• **ABOUT THIS TASK**
Your answer should be the lines of the listing that contain the word "assign".
= Beginning of Section =
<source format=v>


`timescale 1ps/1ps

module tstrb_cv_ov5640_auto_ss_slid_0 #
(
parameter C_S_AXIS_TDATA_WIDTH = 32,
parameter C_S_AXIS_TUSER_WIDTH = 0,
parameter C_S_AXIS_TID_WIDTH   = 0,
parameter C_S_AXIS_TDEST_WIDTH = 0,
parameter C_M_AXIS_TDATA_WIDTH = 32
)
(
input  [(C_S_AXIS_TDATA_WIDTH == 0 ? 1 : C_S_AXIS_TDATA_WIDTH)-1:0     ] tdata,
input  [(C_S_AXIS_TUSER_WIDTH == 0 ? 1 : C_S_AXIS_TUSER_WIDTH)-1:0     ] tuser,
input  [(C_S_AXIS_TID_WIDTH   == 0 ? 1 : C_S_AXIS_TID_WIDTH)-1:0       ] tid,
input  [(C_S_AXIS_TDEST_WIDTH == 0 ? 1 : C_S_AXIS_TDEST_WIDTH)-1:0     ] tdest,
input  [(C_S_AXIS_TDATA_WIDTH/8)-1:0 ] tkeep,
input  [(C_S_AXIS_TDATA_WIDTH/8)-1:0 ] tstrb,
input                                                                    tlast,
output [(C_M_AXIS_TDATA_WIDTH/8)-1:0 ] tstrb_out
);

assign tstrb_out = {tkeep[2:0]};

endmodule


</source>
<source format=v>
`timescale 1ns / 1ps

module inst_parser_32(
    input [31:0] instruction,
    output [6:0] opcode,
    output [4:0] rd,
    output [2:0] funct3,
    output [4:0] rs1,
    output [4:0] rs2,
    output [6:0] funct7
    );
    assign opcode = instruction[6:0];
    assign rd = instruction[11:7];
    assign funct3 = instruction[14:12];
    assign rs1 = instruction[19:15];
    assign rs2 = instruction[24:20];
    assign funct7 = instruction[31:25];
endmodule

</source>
= End of Section =
= Beginning of Section =
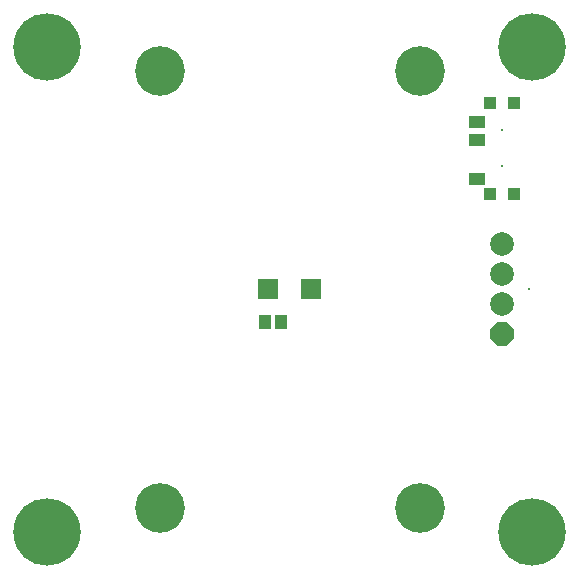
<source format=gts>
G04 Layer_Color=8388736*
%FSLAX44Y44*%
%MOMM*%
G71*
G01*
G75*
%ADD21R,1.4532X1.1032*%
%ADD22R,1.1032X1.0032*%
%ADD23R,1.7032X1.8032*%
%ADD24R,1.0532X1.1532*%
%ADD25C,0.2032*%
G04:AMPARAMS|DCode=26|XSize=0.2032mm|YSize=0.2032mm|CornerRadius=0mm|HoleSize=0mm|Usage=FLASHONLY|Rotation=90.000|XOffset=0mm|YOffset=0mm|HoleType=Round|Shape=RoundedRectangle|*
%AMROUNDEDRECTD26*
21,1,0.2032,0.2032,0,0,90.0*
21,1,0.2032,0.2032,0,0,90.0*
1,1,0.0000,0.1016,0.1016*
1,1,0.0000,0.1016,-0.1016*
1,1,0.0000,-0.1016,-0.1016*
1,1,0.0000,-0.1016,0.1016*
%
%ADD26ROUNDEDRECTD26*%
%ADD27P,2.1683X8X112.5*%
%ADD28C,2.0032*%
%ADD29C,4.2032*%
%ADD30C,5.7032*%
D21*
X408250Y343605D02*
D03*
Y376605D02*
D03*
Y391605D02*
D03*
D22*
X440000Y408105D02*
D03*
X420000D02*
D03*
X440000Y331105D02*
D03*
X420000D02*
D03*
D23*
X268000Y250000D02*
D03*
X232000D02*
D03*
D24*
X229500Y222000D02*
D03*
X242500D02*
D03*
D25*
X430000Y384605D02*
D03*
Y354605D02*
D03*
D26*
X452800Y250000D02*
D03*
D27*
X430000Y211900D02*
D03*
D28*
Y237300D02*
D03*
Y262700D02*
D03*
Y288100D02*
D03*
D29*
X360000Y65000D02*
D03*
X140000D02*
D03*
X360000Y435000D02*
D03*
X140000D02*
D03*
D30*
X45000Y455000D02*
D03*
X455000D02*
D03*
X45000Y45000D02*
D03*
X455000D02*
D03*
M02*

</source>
= End of Section =
= Beginning of Section =
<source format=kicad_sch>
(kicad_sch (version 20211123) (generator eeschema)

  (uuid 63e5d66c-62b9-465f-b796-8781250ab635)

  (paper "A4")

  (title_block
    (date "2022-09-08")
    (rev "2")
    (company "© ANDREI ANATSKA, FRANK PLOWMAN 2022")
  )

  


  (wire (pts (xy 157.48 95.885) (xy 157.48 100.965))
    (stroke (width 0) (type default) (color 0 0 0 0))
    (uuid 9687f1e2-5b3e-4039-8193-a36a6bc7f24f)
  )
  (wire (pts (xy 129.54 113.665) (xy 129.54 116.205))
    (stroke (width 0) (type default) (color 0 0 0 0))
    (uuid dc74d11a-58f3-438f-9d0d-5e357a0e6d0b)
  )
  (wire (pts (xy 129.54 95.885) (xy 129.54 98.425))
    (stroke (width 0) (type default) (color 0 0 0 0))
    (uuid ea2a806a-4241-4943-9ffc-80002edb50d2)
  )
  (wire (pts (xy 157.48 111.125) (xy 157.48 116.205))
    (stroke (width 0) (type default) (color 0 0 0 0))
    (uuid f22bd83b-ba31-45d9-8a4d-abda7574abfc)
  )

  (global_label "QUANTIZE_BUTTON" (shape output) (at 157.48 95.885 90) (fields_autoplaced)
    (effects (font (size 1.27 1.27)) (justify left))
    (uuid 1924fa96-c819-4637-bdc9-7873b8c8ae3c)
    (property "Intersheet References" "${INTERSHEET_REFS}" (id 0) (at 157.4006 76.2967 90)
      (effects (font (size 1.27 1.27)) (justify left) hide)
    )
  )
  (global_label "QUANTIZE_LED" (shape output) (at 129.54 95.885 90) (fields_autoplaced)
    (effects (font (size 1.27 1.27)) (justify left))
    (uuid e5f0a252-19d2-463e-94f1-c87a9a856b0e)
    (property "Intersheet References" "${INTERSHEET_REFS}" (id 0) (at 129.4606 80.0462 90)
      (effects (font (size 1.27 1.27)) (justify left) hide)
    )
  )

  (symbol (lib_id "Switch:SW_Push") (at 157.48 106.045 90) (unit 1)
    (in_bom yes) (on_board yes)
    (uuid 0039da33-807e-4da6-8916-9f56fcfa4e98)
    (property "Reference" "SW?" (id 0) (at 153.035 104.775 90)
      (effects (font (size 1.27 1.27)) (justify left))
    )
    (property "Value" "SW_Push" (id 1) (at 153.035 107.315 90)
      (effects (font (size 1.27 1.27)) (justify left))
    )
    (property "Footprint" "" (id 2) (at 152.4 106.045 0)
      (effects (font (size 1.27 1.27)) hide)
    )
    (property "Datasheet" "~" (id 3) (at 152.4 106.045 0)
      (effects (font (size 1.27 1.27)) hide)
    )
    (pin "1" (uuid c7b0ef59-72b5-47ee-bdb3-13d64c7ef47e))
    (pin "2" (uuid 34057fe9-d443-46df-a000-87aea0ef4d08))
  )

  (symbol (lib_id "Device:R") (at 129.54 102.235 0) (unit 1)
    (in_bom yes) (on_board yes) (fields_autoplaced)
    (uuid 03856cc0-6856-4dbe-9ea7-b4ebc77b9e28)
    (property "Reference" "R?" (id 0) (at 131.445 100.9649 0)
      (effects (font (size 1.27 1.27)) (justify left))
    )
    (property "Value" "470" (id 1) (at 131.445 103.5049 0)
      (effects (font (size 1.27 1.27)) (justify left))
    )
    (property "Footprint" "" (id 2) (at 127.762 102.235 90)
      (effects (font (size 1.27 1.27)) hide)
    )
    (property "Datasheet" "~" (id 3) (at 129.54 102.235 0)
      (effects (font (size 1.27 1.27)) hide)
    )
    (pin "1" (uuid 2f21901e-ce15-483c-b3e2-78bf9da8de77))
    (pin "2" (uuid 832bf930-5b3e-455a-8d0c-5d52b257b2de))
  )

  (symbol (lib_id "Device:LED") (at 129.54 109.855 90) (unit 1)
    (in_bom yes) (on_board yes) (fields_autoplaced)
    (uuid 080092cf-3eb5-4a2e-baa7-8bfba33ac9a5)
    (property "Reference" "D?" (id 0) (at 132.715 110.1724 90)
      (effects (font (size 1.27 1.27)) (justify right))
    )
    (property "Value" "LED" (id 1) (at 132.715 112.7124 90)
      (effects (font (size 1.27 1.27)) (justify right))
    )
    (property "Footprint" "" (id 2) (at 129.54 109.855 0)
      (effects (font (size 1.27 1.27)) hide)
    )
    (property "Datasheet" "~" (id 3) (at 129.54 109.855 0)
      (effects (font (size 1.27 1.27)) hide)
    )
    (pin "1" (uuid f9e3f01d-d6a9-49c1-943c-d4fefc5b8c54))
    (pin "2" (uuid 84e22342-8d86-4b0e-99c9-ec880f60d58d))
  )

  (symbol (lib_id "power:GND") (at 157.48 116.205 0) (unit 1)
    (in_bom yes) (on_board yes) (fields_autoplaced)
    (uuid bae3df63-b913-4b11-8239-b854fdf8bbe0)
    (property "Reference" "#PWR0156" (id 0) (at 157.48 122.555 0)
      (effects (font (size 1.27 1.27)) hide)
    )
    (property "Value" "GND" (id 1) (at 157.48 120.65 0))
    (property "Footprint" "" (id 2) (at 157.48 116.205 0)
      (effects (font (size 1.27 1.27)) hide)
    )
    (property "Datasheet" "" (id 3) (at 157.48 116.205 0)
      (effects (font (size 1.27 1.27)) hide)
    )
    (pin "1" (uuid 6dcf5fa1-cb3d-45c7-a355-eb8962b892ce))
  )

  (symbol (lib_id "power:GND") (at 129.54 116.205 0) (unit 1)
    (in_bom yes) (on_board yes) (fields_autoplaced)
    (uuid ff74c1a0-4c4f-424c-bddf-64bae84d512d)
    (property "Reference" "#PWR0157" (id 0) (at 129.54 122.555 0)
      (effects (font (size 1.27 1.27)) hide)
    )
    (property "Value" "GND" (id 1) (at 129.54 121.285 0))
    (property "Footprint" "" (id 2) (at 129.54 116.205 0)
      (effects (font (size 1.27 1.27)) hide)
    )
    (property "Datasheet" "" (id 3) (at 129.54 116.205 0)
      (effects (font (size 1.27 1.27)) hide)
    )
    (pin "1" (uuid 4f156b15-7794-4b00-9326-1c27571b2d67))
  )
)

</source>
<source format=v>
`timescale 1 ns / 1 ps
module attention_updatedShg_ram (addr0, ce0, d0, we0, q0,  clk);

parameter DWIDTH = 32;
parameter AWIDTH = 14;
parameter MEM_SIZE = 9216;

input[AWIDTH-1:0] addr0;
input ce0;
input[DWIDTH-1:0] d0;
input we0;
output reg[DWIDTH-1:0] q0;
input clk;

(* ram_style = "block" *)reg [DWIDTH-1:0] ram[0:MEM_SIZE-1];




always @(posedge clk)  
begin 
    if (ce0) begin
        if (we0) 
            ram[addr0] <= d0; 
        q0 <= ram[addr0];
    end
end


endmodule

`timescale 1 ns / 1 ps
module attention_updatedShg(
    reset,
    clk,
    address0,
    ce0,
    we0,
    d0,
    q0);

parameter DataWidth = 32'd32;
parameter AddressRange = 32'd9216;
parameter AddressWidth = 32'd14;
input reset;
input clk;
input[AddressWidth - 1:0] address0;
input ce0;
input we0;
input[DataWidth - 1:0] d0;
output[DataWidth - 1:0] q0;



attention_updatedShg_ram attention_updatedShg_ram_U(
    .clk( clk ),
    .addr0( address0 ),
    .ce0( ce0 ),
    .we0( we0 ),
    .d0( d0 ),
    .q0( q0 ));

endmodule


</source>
= End of Section =
• **WRITTEN ANSWER**
assign tstrb_out = {tkeep[2:0]};
    assign opcode = instruction[6:0];
    assign rd = instruction[11:7];
    assign funct3 = instruction[14:12];
    assign rs1 = instruction[19:15];
    assign rs2 = instruction[24:20];
    assign funct7 = instruction[31:25];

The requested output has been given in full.